The UK had the ability to fight back online, he added, but "if you get into tit-for-tat there has to be serious consideration about the risk we will expose the UK systems to".
He said: "Other countries do have doctrines and military thinking along that line, but the West - the United States, Europe and the United Kingdom - are much more thoughtful about these things because, ultimately, if we were to take some action, we have to remember that some of these states may, as we have seen with this WannaCry, strike out at the rest of our functions."
The West needed to discuss a "doctrine of deterrent" in order to prevent foreign states launching attacks.
In a report cataloguing the failures which led to May's attack, the NAO said that while the health service's IT arm NHS Digital had issued "critical alerts" about WannaCry in March and April, the DoH had "no formal mechanism" to determine whether local NHS organisations had taken any action.

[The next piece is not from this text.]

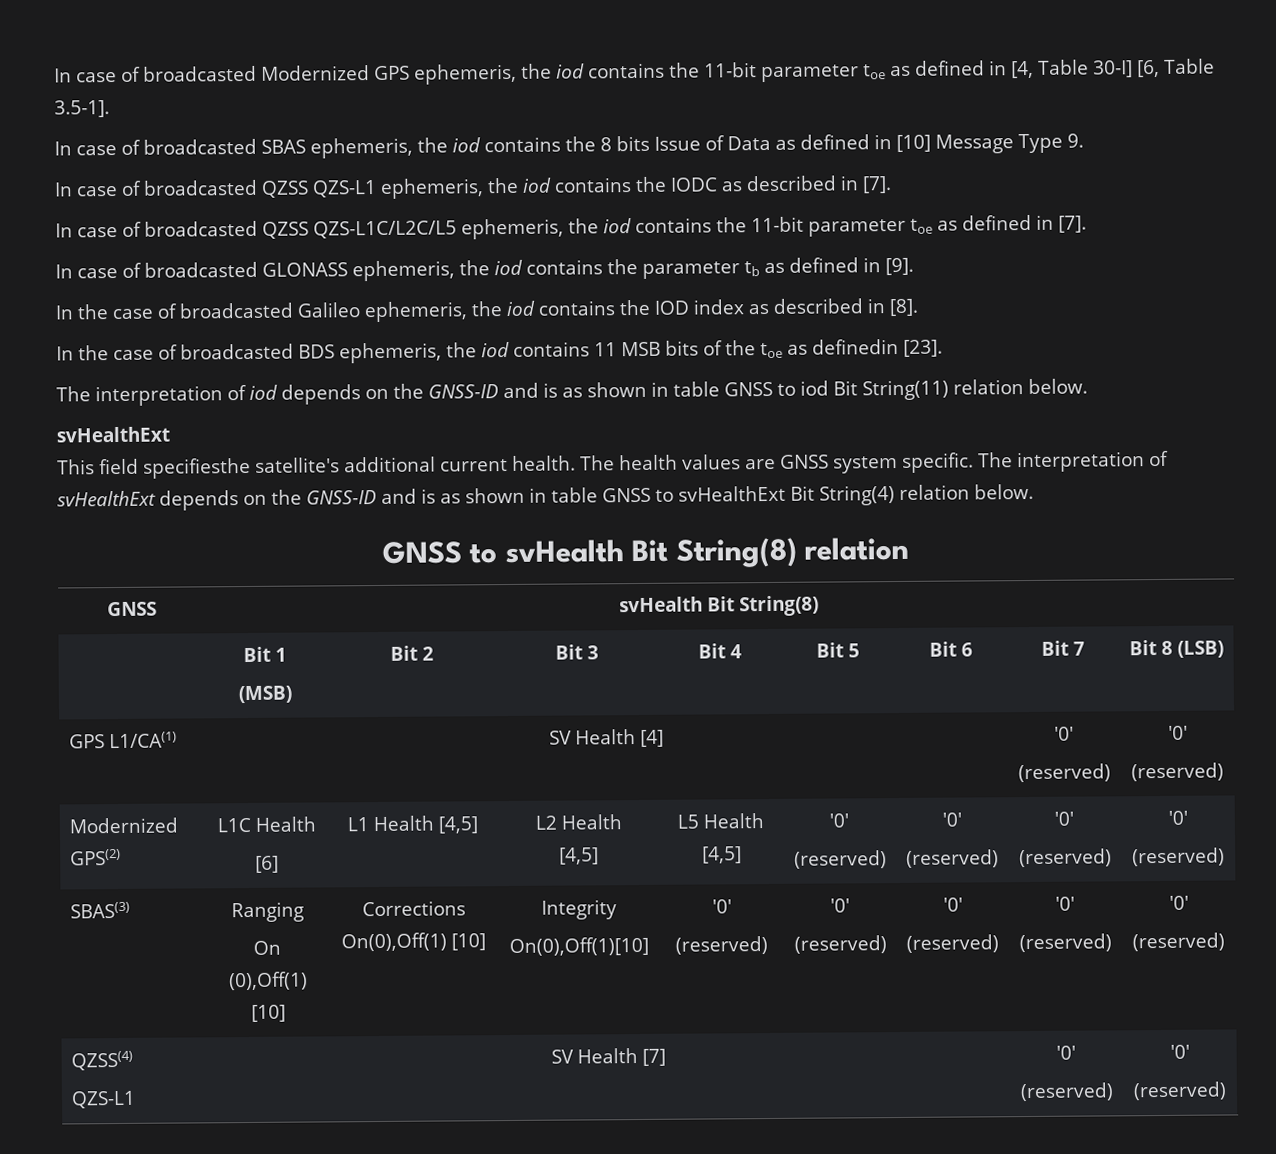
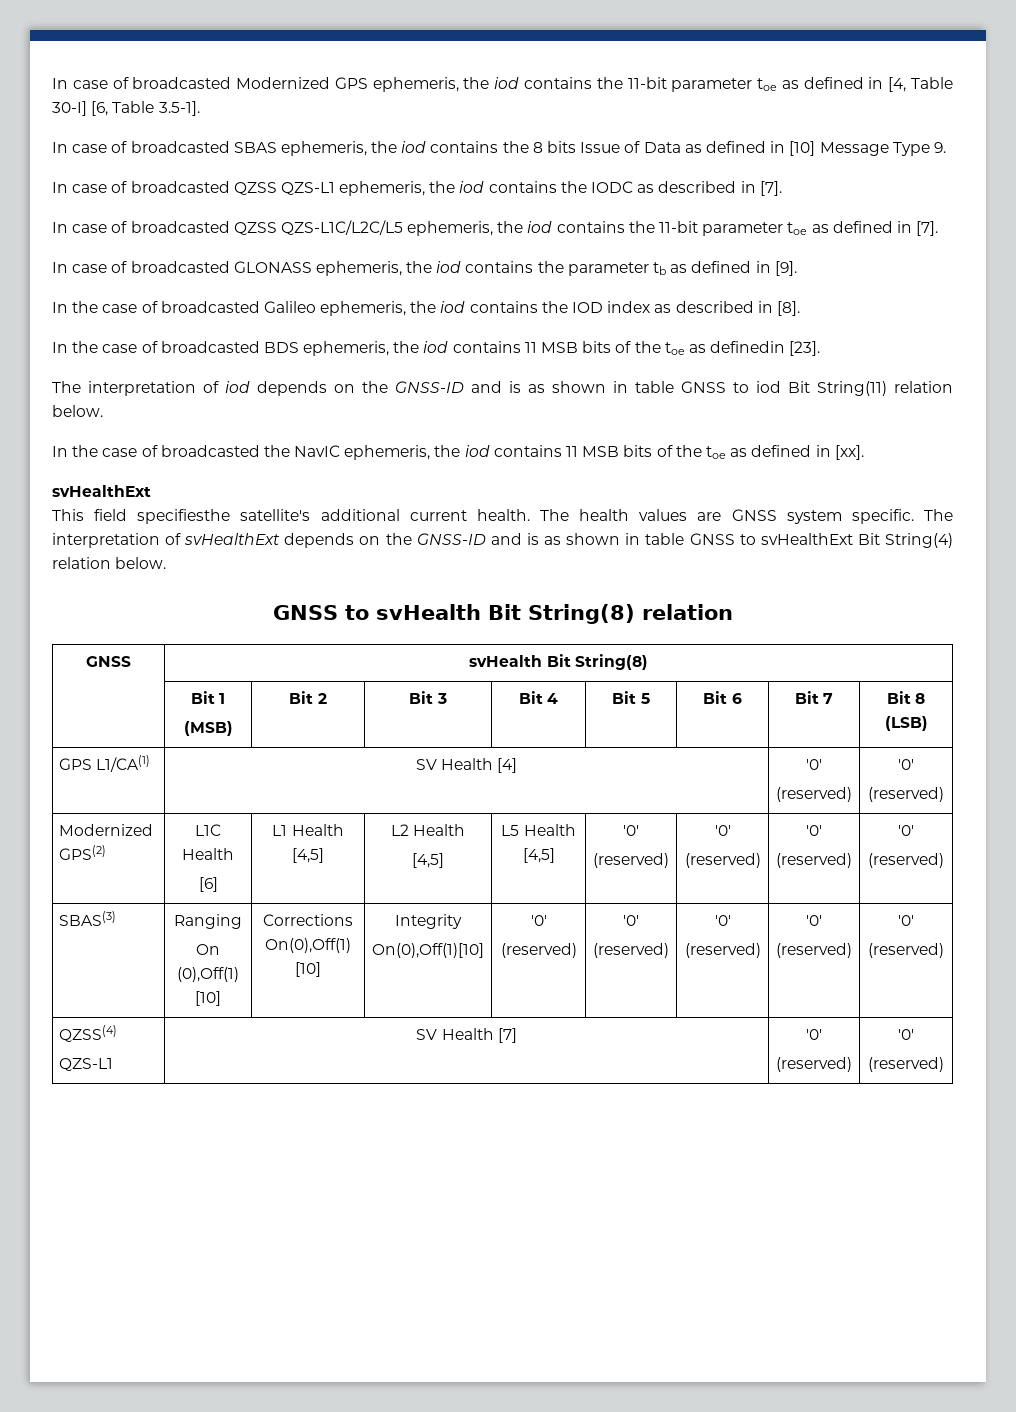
(1088, 386) none -> [52,445,864,460] // In the case of broadcasted the NavIC ephemeris, the iod contains 11 MSB bits of the toe as defined in [xx].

NAO head Sir Amyas Morse said: "There are more sophisticated cyber threats out there than WannaCry so the Department (of Health) and the NHS need to get their act together to ensure the NHS is better protected against future attacks."
More than 300,000 computers in 150 countries were infected with the WannaCry ransomware.
It crippled organisations from government agencies and global companies by targeting computers with outdated security.